J Hum Genet. 2011 Jan;56(1):58-63. doi: 10.1038/jhg.2010.144. Epub 2010 Nov 25.
We examined the influence that rare variants and low-frequency polymorphisms in the cancer candidate gene CCND1 have on the development of multiple intestinal adenomas and the early onset of colorectal cancer. Individuals with <100 multiple polyps and patients with colorectal cancer diagnosed before 50 years of age were recruited in UK, and screened for sequence changes in the coding and regulatory regions of CCND1. A set of about 800 UK control individuals was genotyped for the variants discovered in the cases. Variants in the promoter, intron-exon boundaries and untranslated regions of the CCND1 gene had higher frequencies in cases than in controls. Five of these variants were typed in a set of French multiple adenoma and early-onset patients, who also showed higher allele frequencies than UK controls. When pooled together, variants with frequencies lower than 1% conferred an increased risk of disease that was significant in the multiple adenoma group (odds ratio (OR) 2.2; 95% confidence interval, 1.1-4.4; P = 0.03). Most variants had a putative functional effect when assessed in silico. We conclude that rare variants of CCND1 are risk factors for colorectal cancer, with considerably larger effects than common polymorphisms, and as such should be systematically evaluated in susceptibility studies.

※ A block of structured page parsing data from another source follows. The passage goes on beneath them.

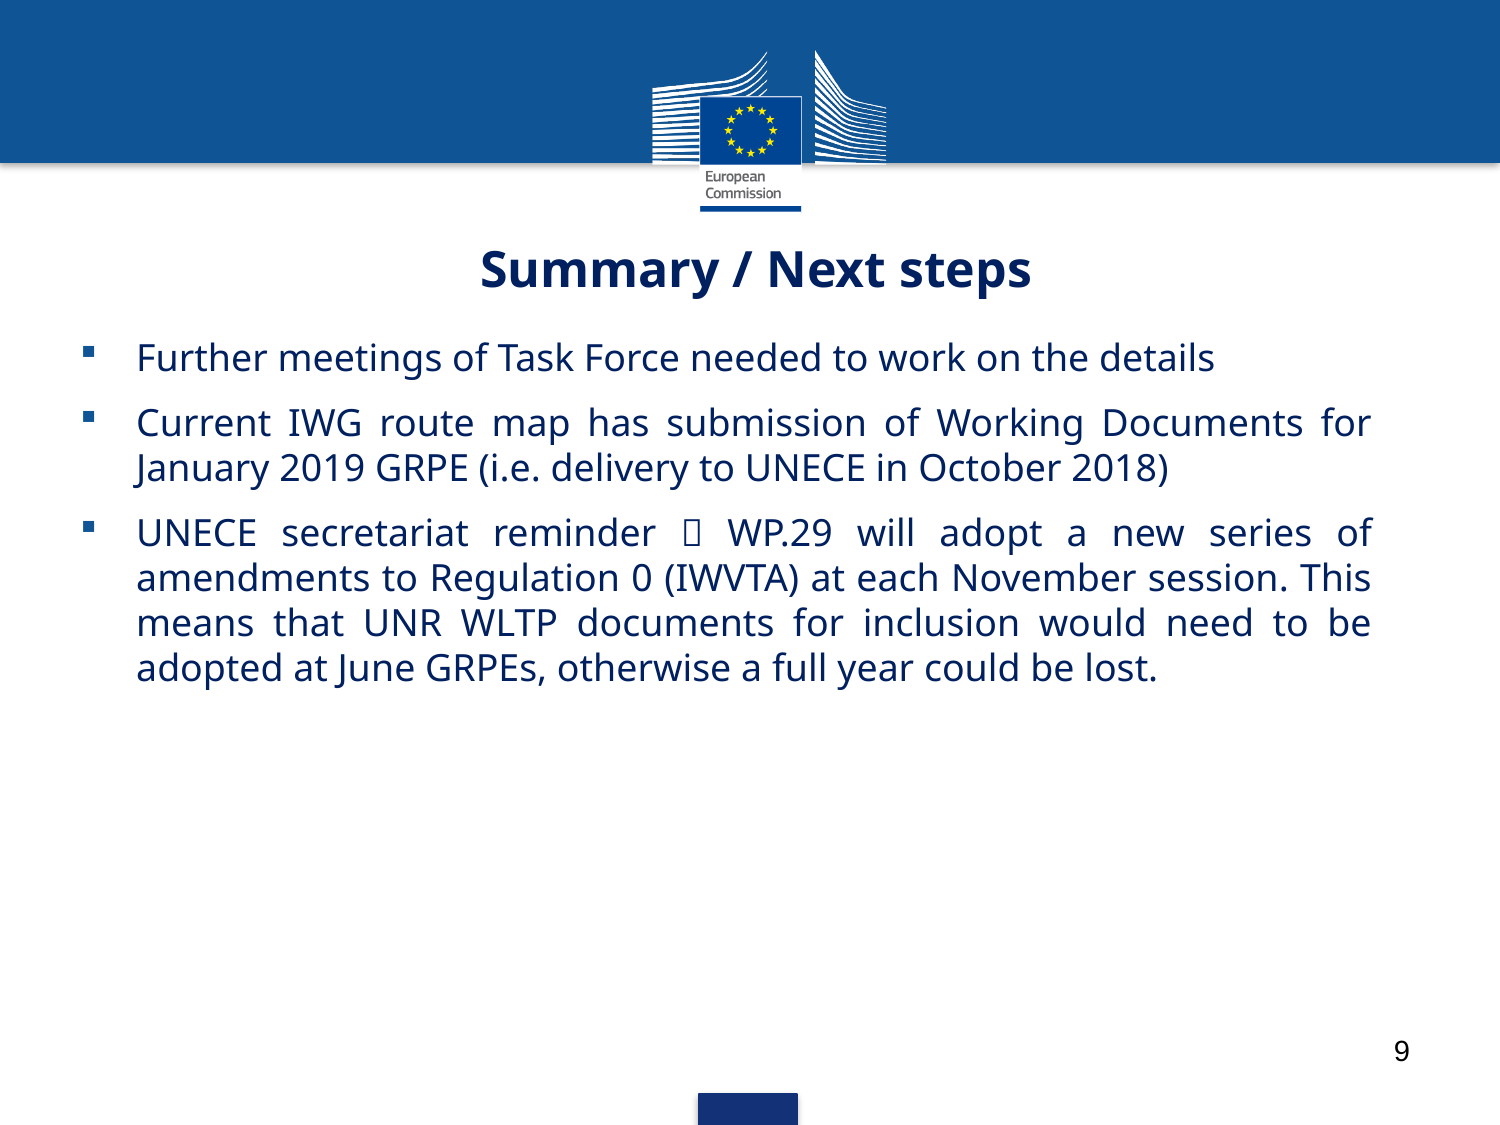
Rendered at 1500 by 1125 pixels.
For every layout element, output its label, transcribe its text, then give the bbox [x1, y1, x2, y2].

title Summary / Next steps [41, 219, 1471, 315]
slide_number 9 [1074, 1024, 1426, 1103]
list Further meetings of Task Force needed to work on the details Current IWG route map has submission of Working Documents for January 2019 GRPE (i.e. delivery to UNECE in October 2018) UNECE secretariat reminder  WP.29 will adopt a new series of amendments to Regulation 0 (IWVTA) at each November session. This means that UNR WLTP documents for inclusion would need to be adopted at June GRPEs, otherwise a full year could be lost. [64, 326, 1388, 1071]
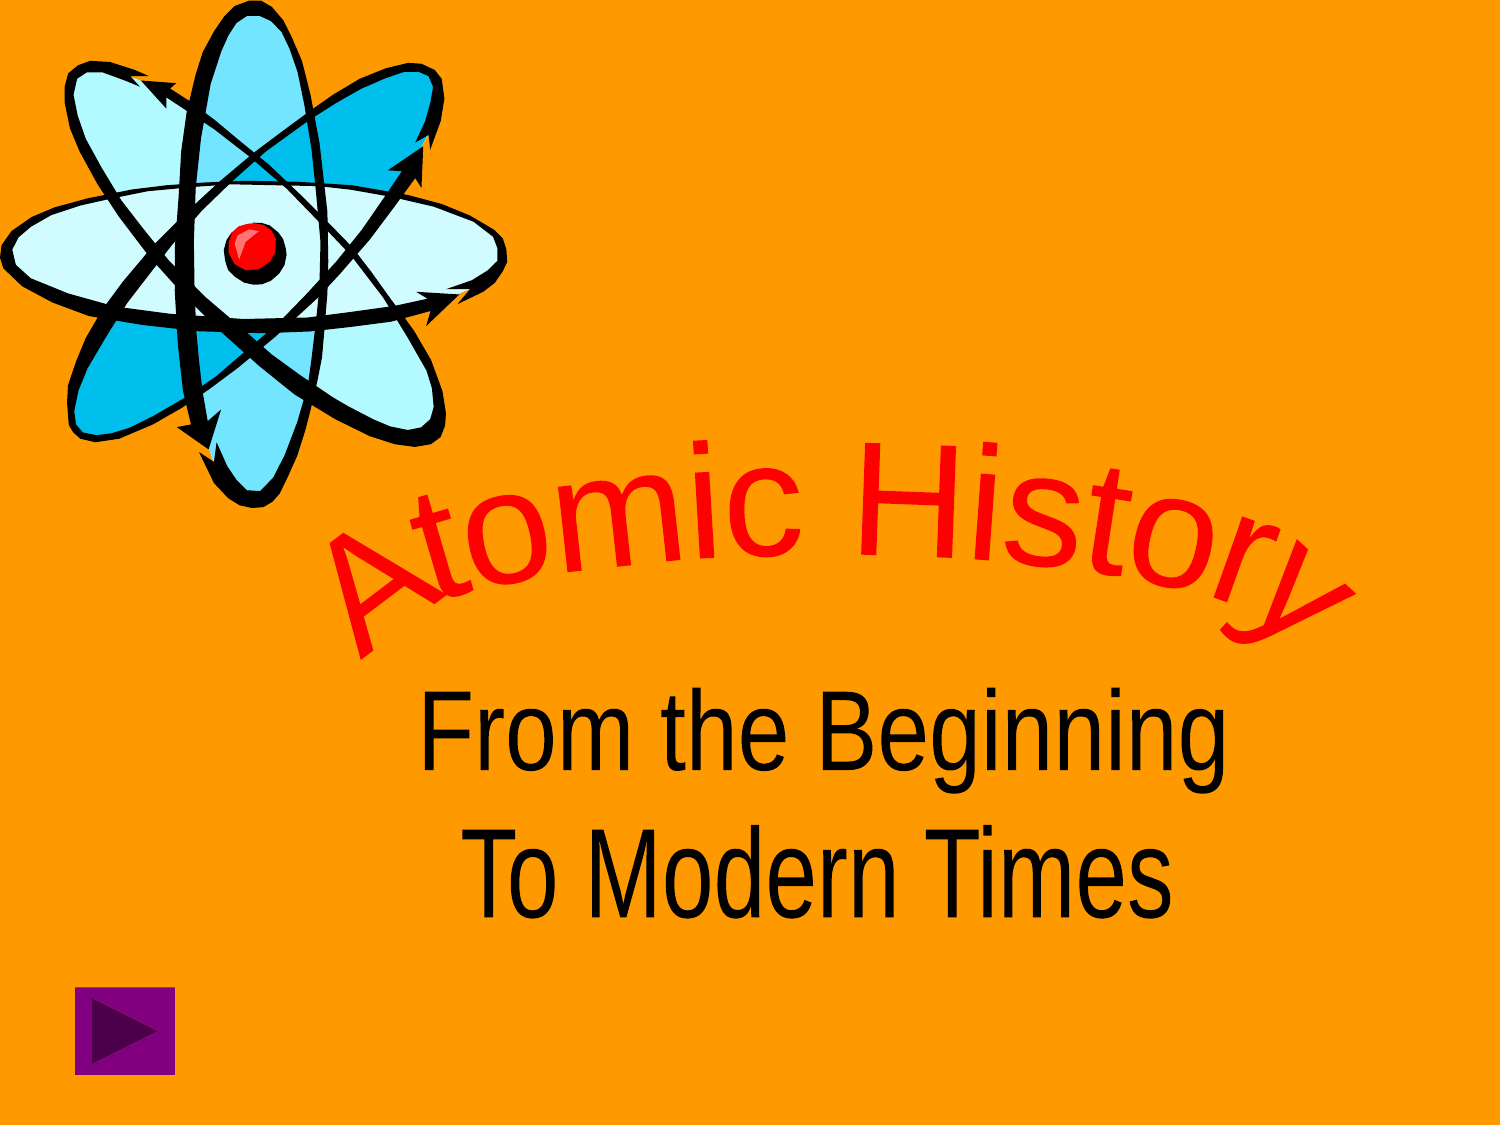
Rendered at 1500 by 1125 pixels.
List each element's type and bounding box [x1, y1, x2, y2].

text_box [75, 987, 175, 1075]
picture [0, 0, 512, 513]
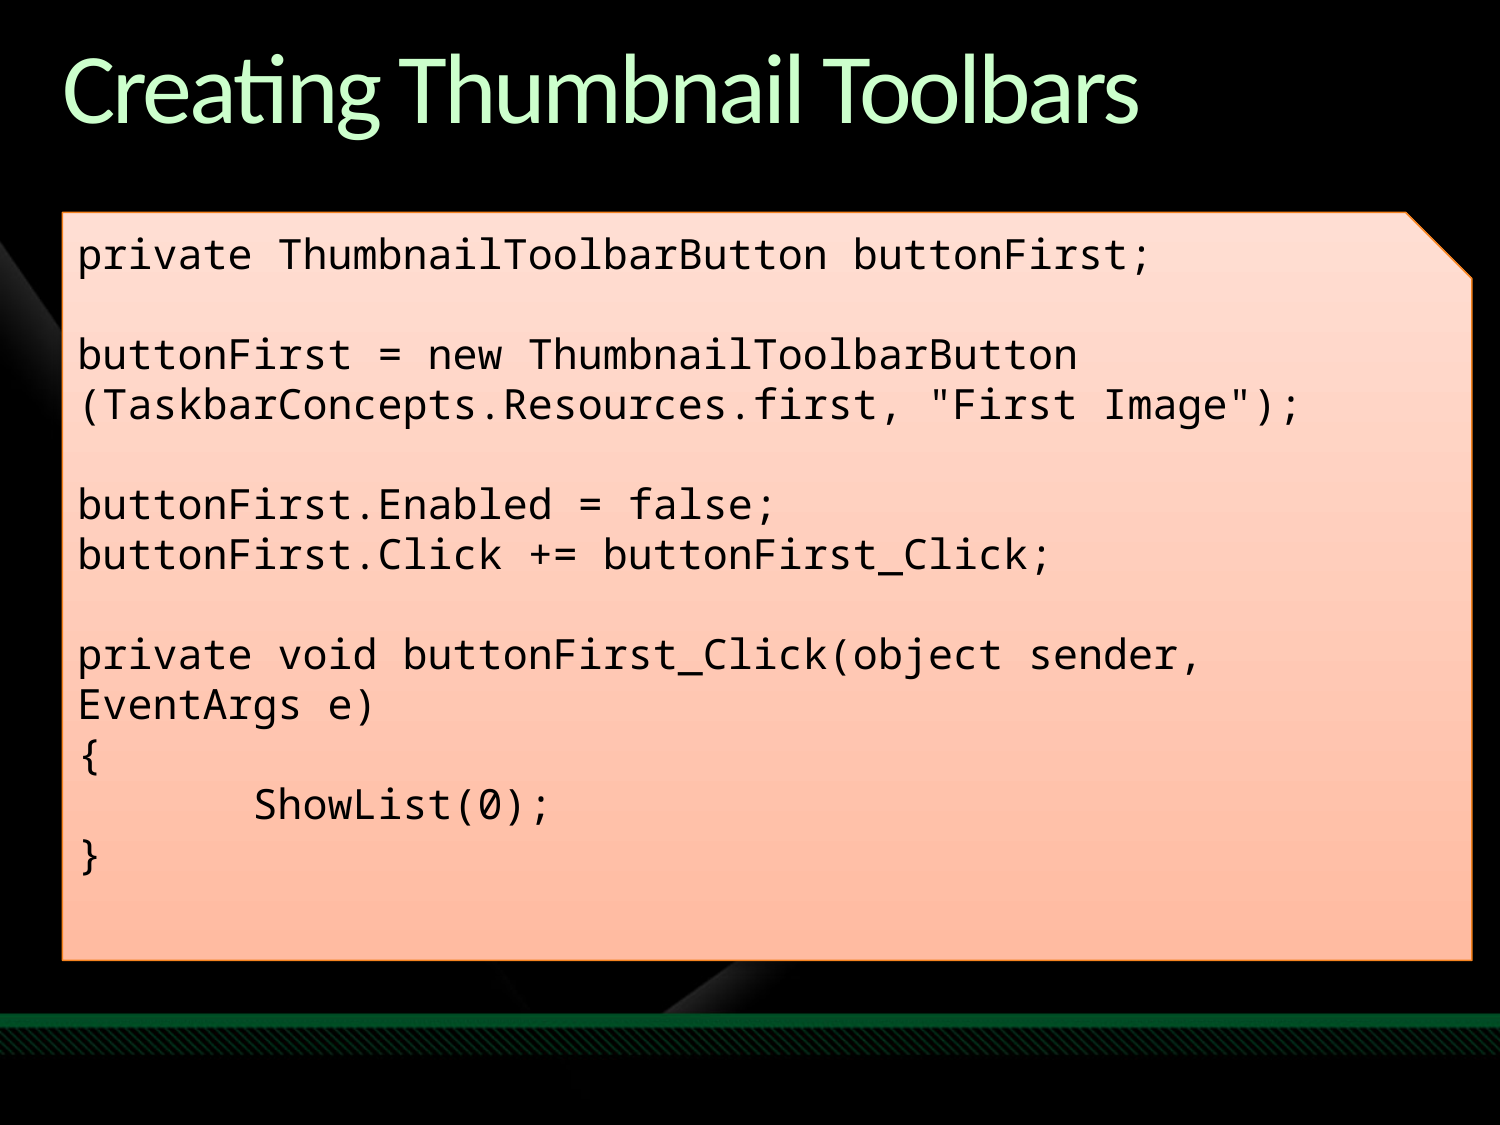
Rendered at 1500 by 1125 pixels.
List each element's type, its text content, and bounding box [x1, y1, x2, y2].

text_box private ThumbnailToolbarButton buttonFirst; buttonFirst = new ThumbnailToolbarButton (TaskbarConcepts.Resources.first, "First Image"); buttonFirst.Enabled = false; buttonFirst.Click += buttonFirst_Click; private void buttonFirst_Click(object sender, EventArgs e) { ShowList(0); } [61, 211, 1473, 962]
picture [0, 0, 1500, 1125]
title Creating Thumbnail Toolbars [62, 37, 1438, 147]
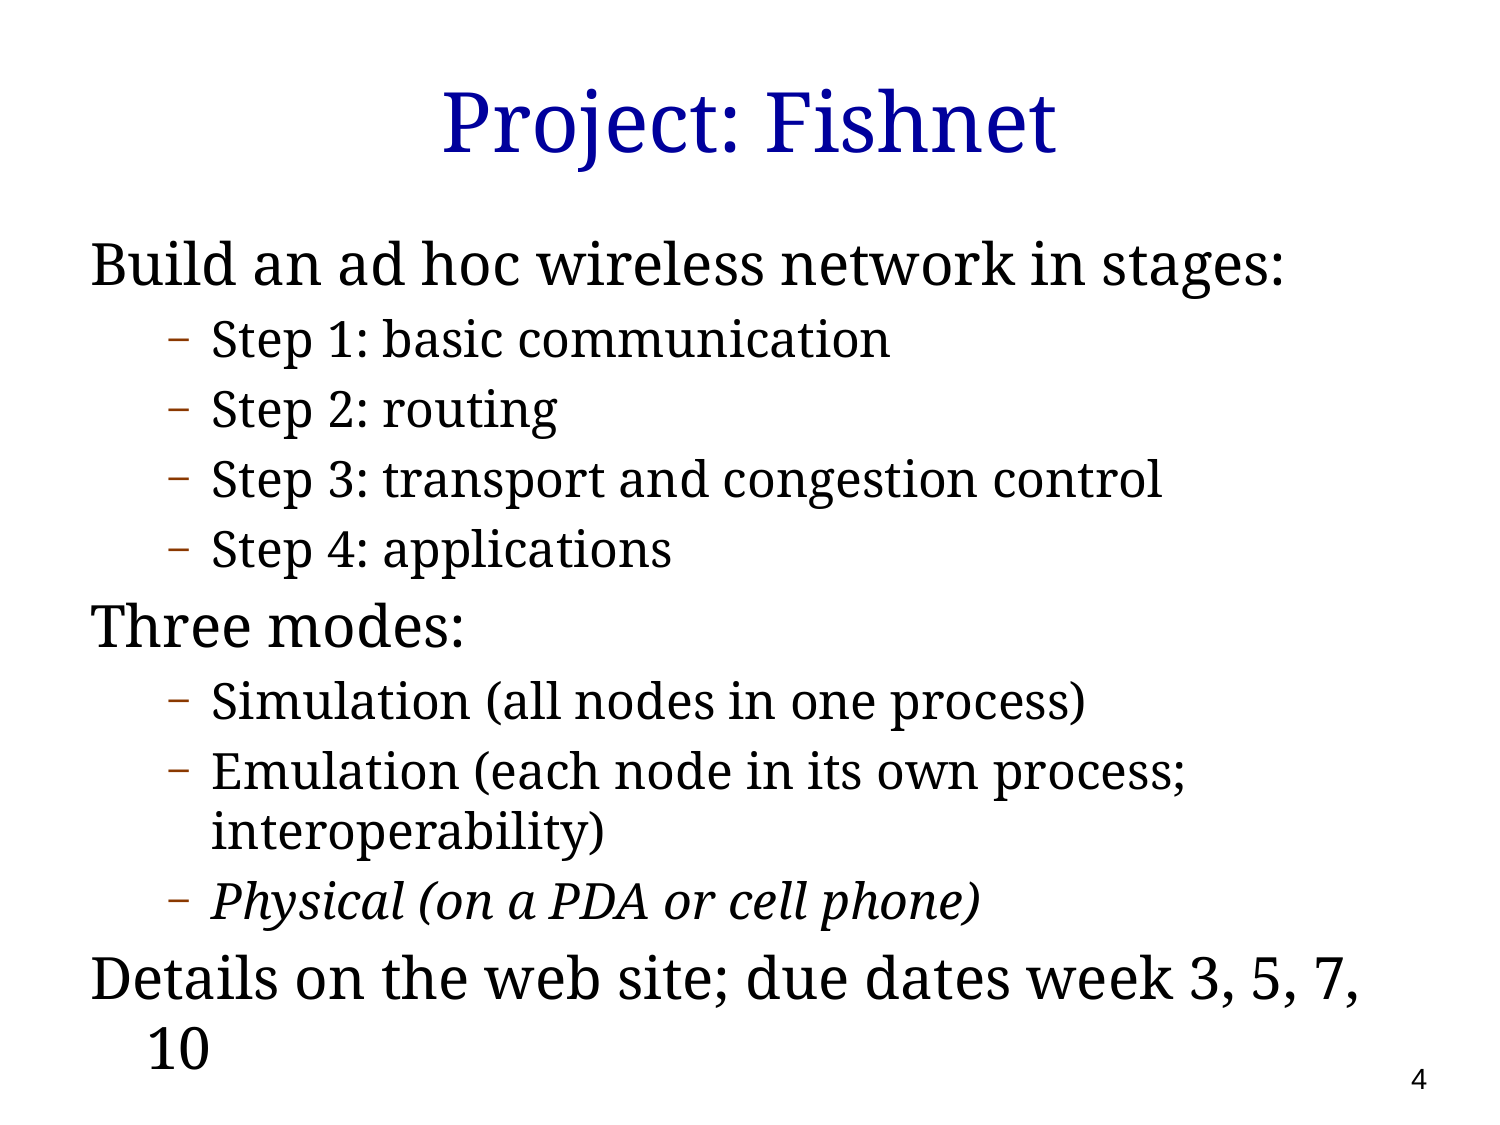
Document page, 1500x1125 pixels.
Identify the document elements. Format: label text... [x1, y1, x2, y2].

我们研究了癌症候选基因 CCND1 中的罕见变异和低频多态性对多发性肠腺瘤的发生和结直肠癌的早期发病的影响。在英国,我们招募了患有 <100 个多发性息肉的个体和 50 岁前被诊断为结直肠癌的患者,并对 CCND1 编码区和调控区的序列变化进行了筛选。我们对病例中发现的变异对大约 800 名英国对照个体进行了基因分型。在 CCND1 基因的启动子、内含子-外显子边界和非翻译区的变异在病例中比对照中更常见。这些变体中的五个在一组法国多发性腺瘤和早发患者中进行了分型,他们的等位基因频率也高于英国对照。当汇总在一起时,频率低于 1%的变体在多发性腺瘤组中具有显著的疾病风险增加(比值比 (OR) 2.2;95%置信区间,1.1-4.4;P = 0.03)。当通过计算机进行评估时,大多数变体具有假定的功能效应。我们的结论是,CCND1 的罕见变异是结直肠癌的危险因素,其作用明显大于常见多态性,因此应在易感性研究中系统评估。